Now that I am actually getting to the point of listing it is sinking in how sick I really am. I am sleeping about 12-15 hours a day and even more if I take a nap. You may say how is that possible or wonder why I am sleeping so much. My body is very worn out just from working to breathe and then there is the coughing on top of that. My body is sore from all the coughing I do.
People don’t see me inside my home on the daily doing breathing treatments, coughing, sleeping/resting, taking all my meds, working hard to breathe so people on the outside don’t understand how hard it is. People see me having just done a breathing treatment in hopes that I won’t have a coughing attack in public and get all the stares as if I’m dying or have the plague. It’s embarrassing and makes my anxiety raise. The sicker I’ve gotten the worse my anxiety has gotten. I worry about being in public alone and having a major coughing attack where I can’t catch my breath and then having a panic attack because I can’t breathe. I worry about seeing stars from coughing so much while driving. Needless to say I have become much more of a worrier the lower my lung function has gotten.
Having lung function as low as mine is scary in and of itself because it is so hard to breathe but throw in still trying to function on a day-to-day basis and do things is hard. Add in knowing that it could and will most likely go lower over time is terrifying considering how I am right now. I’m hoping that my body learns to adapt to the new low so I can do more things. I have been avoiding going out of the house a lot because of all of the flu and other viruses out there plus it is a lot of work to get ready and go. The decline in my lung function started because of a virus I caught around Christmas. It was hard to adapt to such a low lung function when I was in the upper 30%’s. It seemed like it was overnight.
There are still things that have to fall into place for me to say “ok” to being listed. I will have to relocate to Kansas City after I’m listed so that I am closer to Barnes so I can get to the hospital in a timely manner whenever I get a call for lungs. My family lives in KC so that’s not the hard part. The hard part is that my husband will have to stay in TN to work, which he is still on the hunt for a job after retiring from the Air Force. He won’t get FMLA for a year after starting a job which will allow him to keep his job while being with me in St. Louis after transplant without pay though. I have to stay in St. Louis for at least 3 months after transplant. So that is me relocating to KC before transplant for however long I have to wait for a call and then relocating to St. Louis for at least 3 months after transplant for follow-up care. I will have to do pulmonary rehab (exercise) everyday after transplant, once I’m out of the hospital. I will have to get frequent (a few while living in St. Louis then at 3 months and 6 months then yearly) bronchoscopes (going down into my lungs with a scope and taking samples of the lungs) to check for rejection.

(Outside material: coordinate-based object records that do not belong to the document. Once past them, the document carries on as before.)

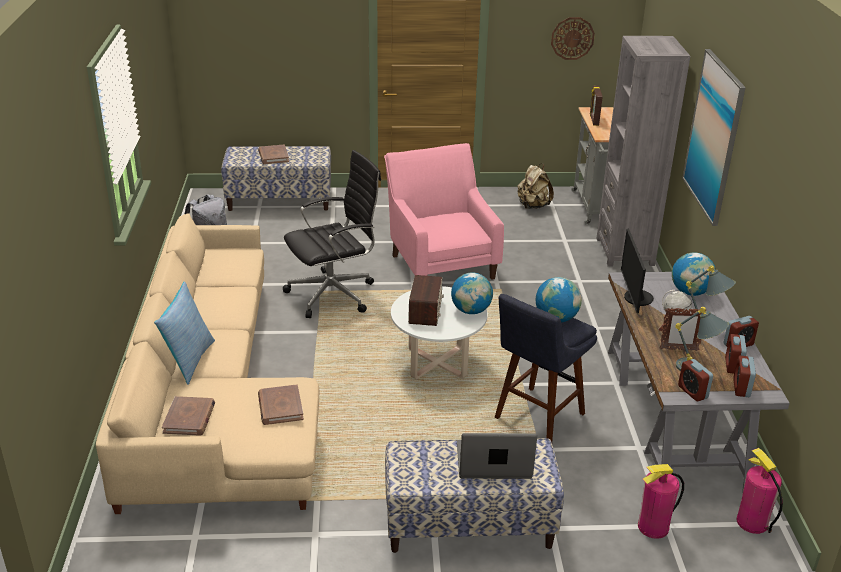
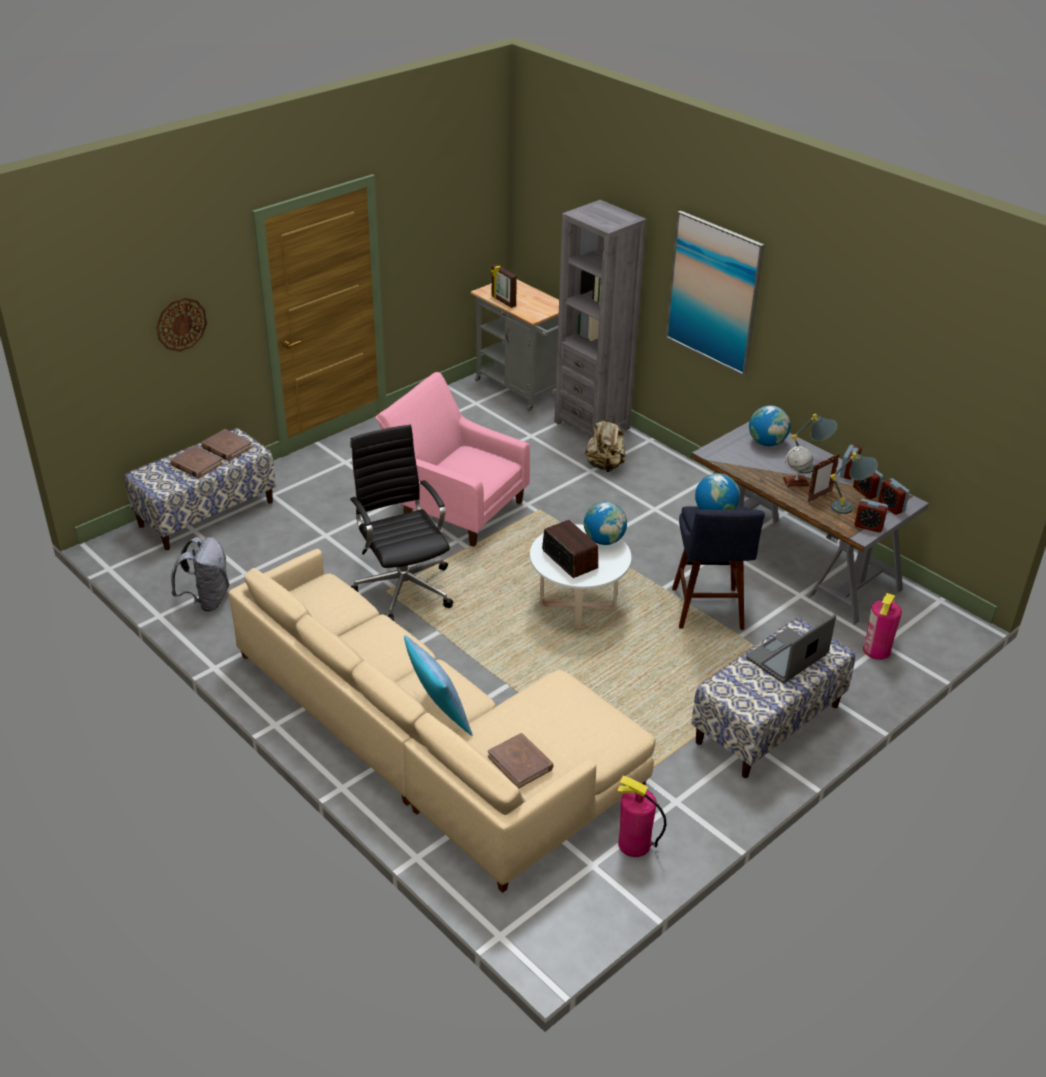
camera: 40 degrees left, 5 degrees up
(280, 407) = (577, 708): brown book -> brown book (226, 447)
(334, 294) = (403, 587): black office chair -> black office chair turned 45 degrees counterclockwise
(533, 206) = (461, 411): beige backpack -> beige backpack (605, 465)
(572, 38) = (454, 221): wall clock -> wall clock (181, 324)
(635, 298) = (738, 467): monitor -> none
(752, 522) = (925, 610): fire extinguisher -> fire extinguisher (634, 844)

This one may not seem that big but we have 2 dogs that we have to figure out where they will go during this time as well. Then there is the factor of having a senior in high school who will graduate in May. He will then be off to college in the fall. It seems that the timing couldn’t be worse for a few reasons. “It is what it is” as my mom would say. I now understand why my mom would have a good day then sleep for a few days after. A “good day” takes so much out of me that I have to rest from it afterwards. I hate it. I hate being a slave to my own body and not being able to override it. I used to be able to push through but not anymore. My body laughs at me.

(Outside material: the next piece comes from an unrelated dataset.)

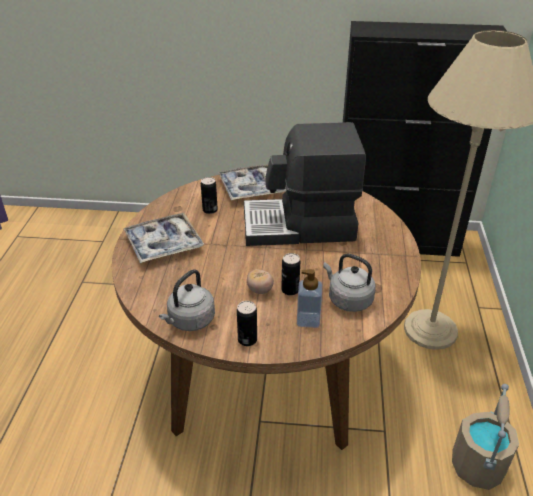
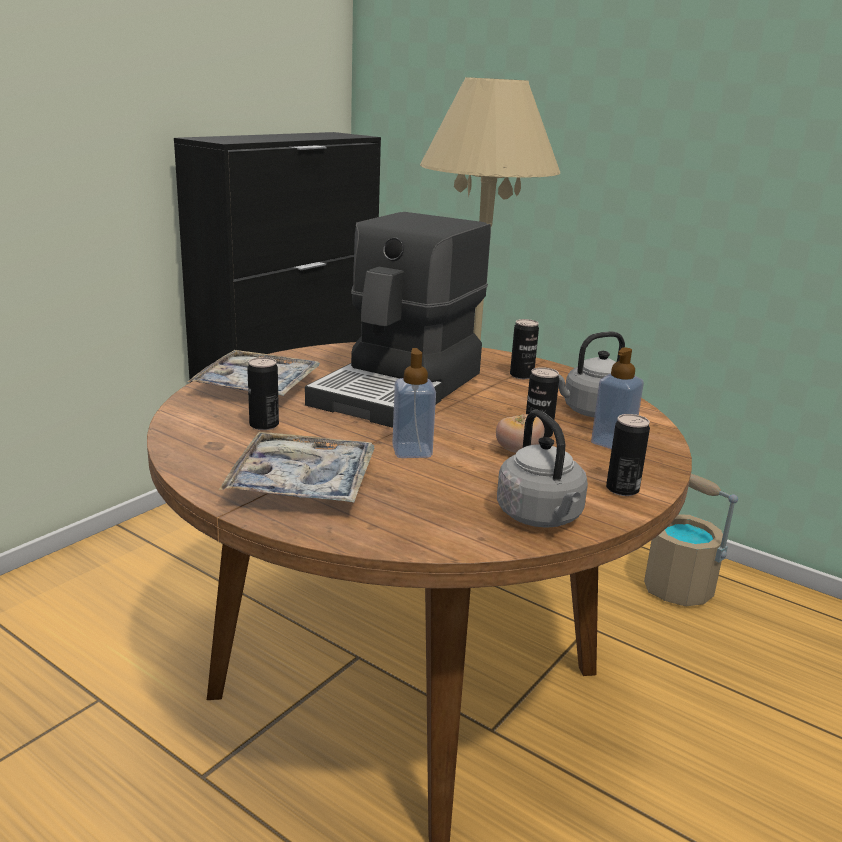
camera: 60 degrees left, 15 degrees down
(224, 259) = (412, 451): none -> soap dispenser
(375, 256) = (521, 375): none -> can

Either you are more understanding or more confused. If you are confused, welcome to my world. I guess I’m more overwhelmed than anything. I would be lying if I didn’t say I have questioned even getting a transplant with all that it entails. I want to live long enough to see the kids get married and possibly see grand babies, if the kids decide to have kids that is. haha. I want as many years as possible with my husband and the rest of my family. I want to see my neices and nephews grow up and much more.

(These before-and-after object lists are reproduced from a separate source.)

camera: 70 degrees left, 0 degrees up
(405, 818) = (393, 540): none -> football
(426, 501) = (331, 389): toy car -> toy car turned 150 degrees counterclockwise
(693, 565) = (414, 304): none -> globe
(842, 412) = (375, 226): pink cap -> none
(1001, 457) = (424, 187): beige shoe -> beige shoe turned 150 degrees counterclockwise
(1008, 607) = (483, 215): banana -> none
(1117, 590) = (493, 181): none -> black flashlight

So that is my heart on my sleeve for ya. Yes, I’m scared about this huge step in my life. I’m sure there is something I left out of this post but it’s long enough already.
Until next time…
CF Happens 
Yes, it is scary, overwhelming, and much more. But, speaking from experience nice, it’s worth it. The first time you go for a walk with your husband and don’t have to drag O2 around you’ll understand. Praying things progress well for you.
Thanks Robert.
My Dear Super Girl, my heart breaks for you , you have been such a fighter forever and I really can’t imagine how tough it is, even though I want to feel it. Please hang in there, I will do what I can for you, you just tell me what I can do, anything. You are loved and admired by so many, let us do what we can. Please know you are always in my thoughts and prayers and my heart 💜 please let me help ❌⭕️❌⭕️
Thank you! Love you!
You’ll look back and see that the Lord will work everything out and it will all fall in place. I remember thinking it all seemed impossible. I was a Manager. How would I manage people from STL. But we made it work. It was one of the best memories I had in my life. I know Megan did all the work, but so loved being there every day to support her. I’m praying for you every day.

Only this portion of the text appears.